Hi Greg,
Awesome information there from Ryan!
Implementing the authorship markup is important in that it basically "outs" anyone who has already stolen your content by telling Google that they are not the original author. With authorship markup properly implemented, it really doesn't matter how many duplicates there are out there, Google will always see those sites as imposters, since no-one else has the ability to verify their authorship with a link back from your Google profile
It is possible to block scrapers from your server (blacklist) using IP address or User Agent if you are able to identify them. Identification is not very difficult if you have access to server logs as there will be a number of clues in the log data. These include excessive hits, bandwidth used, requests for java and css files and high numbers of 401(unauthorized) and 403 (forbidden) HTTP error codes.
Some scrapers are also easily identifiable by User Agent (name). Once the IP address or user agent is known, instructions can be given to the server to block it and if you wish, to serve content which will identify the site as having been scraped.
If you are not able to specifically identify the bot(s) responsible, it is also possible to use alternatives like whitelisting bots that you know are OK. This needs to be handled carefully as ommissions from the whitelist could mean that you have actually banned bots that you want to crawl the site.
If using a LAMP setup (Apache server), then instructions are added to the .htaccess file using PHP. For a Windows server, you use a database or text file with filesystemobject to redirect them to a dead end page.

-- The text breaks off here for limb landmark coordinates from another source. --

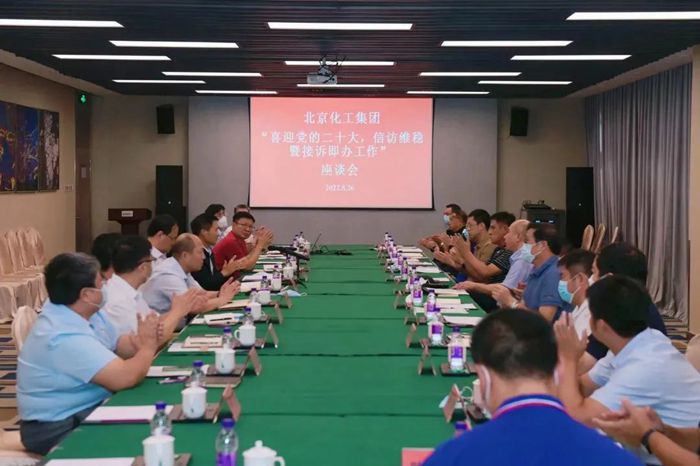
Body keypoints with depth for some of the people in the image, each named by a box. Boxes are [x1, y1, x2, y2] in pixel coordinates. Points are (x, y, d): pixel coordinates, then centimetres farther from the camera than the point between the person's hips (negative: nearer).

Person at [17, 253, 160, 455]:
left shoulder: (82, 312, 2)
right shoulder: (65, 336, -29)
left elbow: (118, 344, 12)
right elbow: (125, 377, -33)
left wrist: (140, 342, -11)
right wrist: (148, 346, -14)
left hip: (89, 407, 9)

Ours is a LAMP Shop, so I am much more familiar with the .htaccess method.
If using .htaccess you have the choice of returning a 403 FORBIDDEN HTTP error, or using the bot-response.php script to serve an image which identifies the site as scraped
If using bot-response.php, the gif image should be made large enough to break the layout in the scraped site if they serve the content somewhere else. Usually a very large gif that reads something like: "Content on this page has been scraped from yoursite.com. If you are the webmaster please stop trying to steal our content".will do the job.
There is one VERY BIG note of caution if you are thinking of blocking bots from your server. You really need to be an experienced tech to do this. It is NOT something that should be attempted if you don't understand exactly what you are doing and what precautions need to be taken beforehand. There are two major things to consider:
- You can accidentally block the bots that you want to crawl your site. (Major search engines use many different crawlers to do different jobs. They do not always appear as googlebot, slurp etc)
- It is possible for people to create fake bots that appear to be legitimate. If you don't identify these you will not solve the scraping problem.
The authenticity of bots can be verified using Roundtrip DNS Lookups and WhoIs Lookups to check the originating domain and IP address range.
It is possible to add a disallow statement for "bad bots" to your robots.txt file, but scrapers will generally ignore robots.txt by default, so this method is not recommended.
Phew! Think that's everything covered.
Hope it helps,
Sha